Demography As Destiny
There are few predictions that can be made with as much certainty as this: People born in 1950 will be 65 years old in 2015. Combined with life expectancy trends, the implications are enormous for housing, education, medical care, employment, and more. Thus, demography is a powerful planning tool for both businesses and governments.
Population age pyramids graphically represent the age structure of a population at a single point in time. The first example below depicts the population of Europe in 1960. The pyramid is broken into 5 year age cohorts. The population ages 0-4 in 1960 is the bottom bar, ages 5-9 in the second bar, and so on. The left sides of each bar represent the number of females in each age group, and the right sides represent males.
Important periods in Europe’s history are revealed by the varying sizes of its 1960 age cohorts. Population ages 40-44, who were born between 1915 and 1919, comprise a much small cohort than those above and below it. Those years involved the child-bearing population in the First World War. Births again increased in the 1920s, then decreased during the early 1930s years of the Depression. Births again decreased during the Second World War. The pyramid’s bottom three cohorts represent Europe’s post-war baby boom, beginning with births in 1945-49, 1950-54, and 1955-59.

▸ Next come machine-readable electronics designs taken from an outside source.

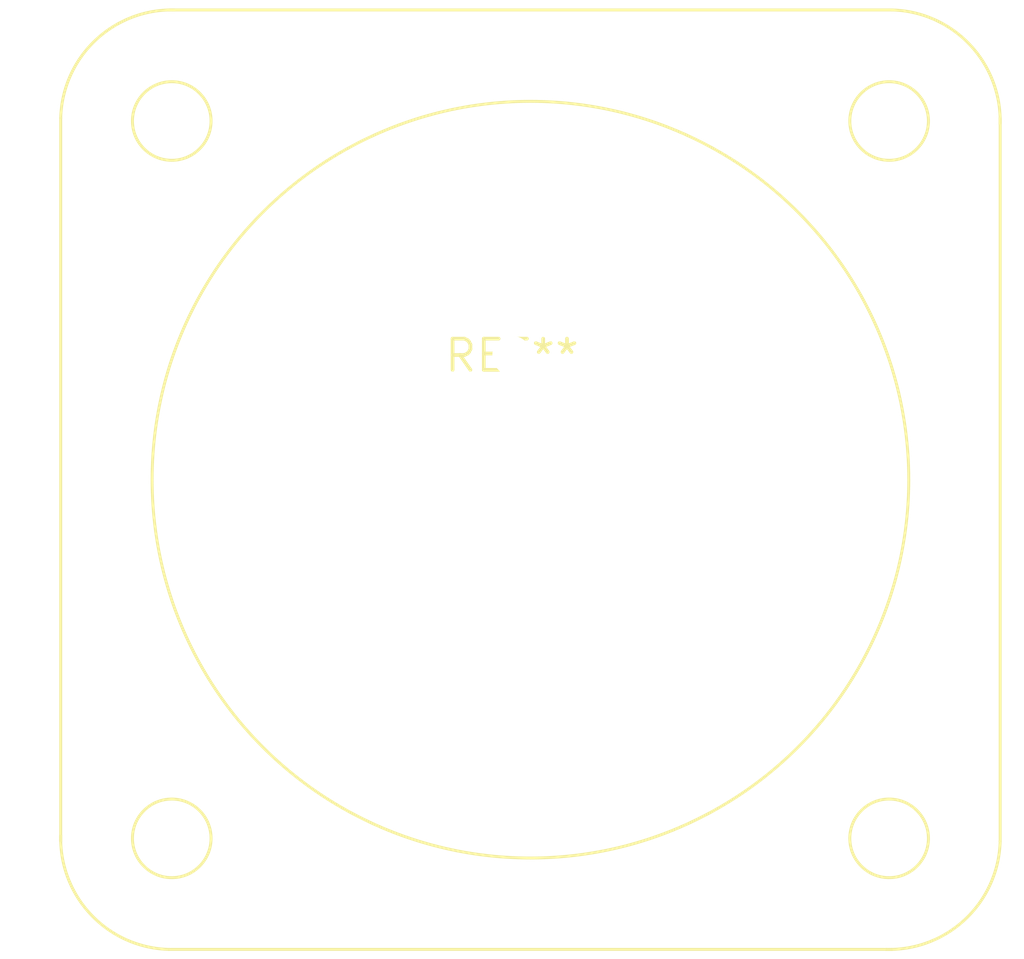
<source format=kicad_pcb>
(kicad_pcb (version 20240108) (generator pcbnew)

  (general
    (thickness 1.6)
  )

  (paper "A4")
  (layers
    (0 "F.Cu" signal)
    (31 "B.Cu" signal)
    (32 "B.Adhes" user "B.Adhesive")
    (33 "F.Adhes" user "F.Adhesive")
    (34 "B.Paste" user)
    (35 "F.Paste" user)
    (36 "B.SilkS" user "B.Silkscreen")
    (37 "F.SilkS" user "F.Silkscreen")
    (38 "B.Mask" user)
    (39 "F.Mask" user)
    (40 "Dwgs.User" user "User.Drawings")
    (41 "Cmts.User" user "User.Comments")
    (42 "Eco1.User" user "User.Eco1")
    (43 "Eco2.User" user "User.Eco2")
    (44 "Edge.Cuts" user)
    (45 "Margin" user)
    (46 "B.CrtYd" user "B.Courtyard")
    (47 "F.CrtYd" user "F.Courtyard")
    (48 "B.Fab" user)
    (49 "F.Fab" user)
    (50 "User.1" user)
    (51 "User.2" user)
    (52 "User.3" user)
    (53 "User.4" user)
    (54 "User.5" user)
    (55 "User.6" user)
    (56 "User.7" user)
    (57 "User.8" user)
    (58 "User.9" user)
  )

  (setup
    (pad_to_mask_clearance 0)
    (pcbplotparams
      (layerselection 0x00010fc_ffffffff)
      (plot_on_all_layers_selection 0x0000000_00000000)
      (disableapertmacros false)
      (usegerberextensions false)
      (usegerberattributes false)
      (usegerberadvancedattributes false)
      (creategerberjobfile false)
      (dashed_line_dash_ratio 12.000000)
      (dashed_line_gap_ratio 3.000000)
      (svgprecision 4)
      (plotframeref false)
      (viasonmask false)
      (mode 1)
      (useauxorigin false)
      (hpglpennumber 1)
      (hpglpenspeed 20)
      (hpglpendiameter 15.000000)
      (dxfpolygonmode false)
      (dxfimperialunits false)
      (dxfusepcbnewfont false)
      (psnegative false)
      (psa4output false)
      (plotreference false)
      (plotvalue false)
      (plotinvisibletext false)
      (sketchpadsonfab false)
      (subtractmaskfromsilk false)
      (outputformat 1)
      (mirror false)
      (drillshape 1)
      (scaleselection 1)
      (outputdirectory "")
    )
  )

  (net 0 "")

  (footprint "Jack_speakON_Neutrik_NL8MDXX-V_Vertical" (layer "F.Cu") (at 0 0))

)

</source>
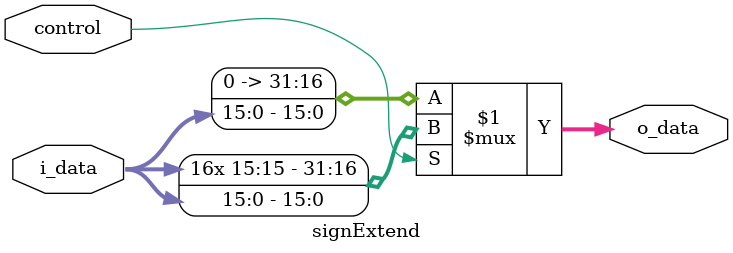
<source format=v>
module signExtend(i_data, o_data, control);
input   [15:0]  i_data;
input   control;
output  [31:0]  o_data;

    assign o_data = control ? { {16{i_data[15]}} ,i_data } : { 16'b0000_0000_0000_0000, i_data };
endmodule
</source>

Fast forward 50 years to the population pyramid for Europe in 2010. One’s first reaction is that this looks decidedly un-pyramid like. The three population cohorts that formed the base of the 1960 pyramid were, in 2010, ages 50-54, 55-59, and 60-64. People born in 1960-64 and ages 45-49 made up a larger cohort than the previous three cohorts. But following them, cohort sizes were fairly stable for 25 years, before decreasing again in the 1990s. Meanwhile, the oldest age cohorts in 2010 were much larger than they were in 1960. In 2010 there were more than twice as many people ages 65 and over than there were in 1960. As a percentage of the total population, people ages 65 and over went from 8.8% of the population in 1960 to 16.3% in 2010. Over the same time span, the population ages 0-19 decreased by 23%, so fewer young workers will be entering the labor force as the retired population continues to grow.
The third population pyramid depicts the population of Eastern Africa in 2010. It looks more like Europe in 1960, with age cohorts increasing in size for each younger cohort. The pyramid reveals a population with a much shorter life expectancy than Europe in either 1960 or 2010. And while the annual number of births has been relatively constant, the decreasing cohort sizes indicate a high child mortality rate, in fact, one that is over ten times that of Europe, according to UN statistics.
The issues facing these two regions couldn’t be more different. Eastern Africa needs improvements in health care, education, and environment; Europe needs services for elderly. Europe faces a shrinking labor force and needs workers; Eastern Africa needs employment opportunities for a large working age population. Eastern Africa needs infrastructure investment – roads, water, energy, sanitation, and good governance. But both need foreign direct investment, increased international trade, adoption of new technologies, and economic growth that benefits all their populations.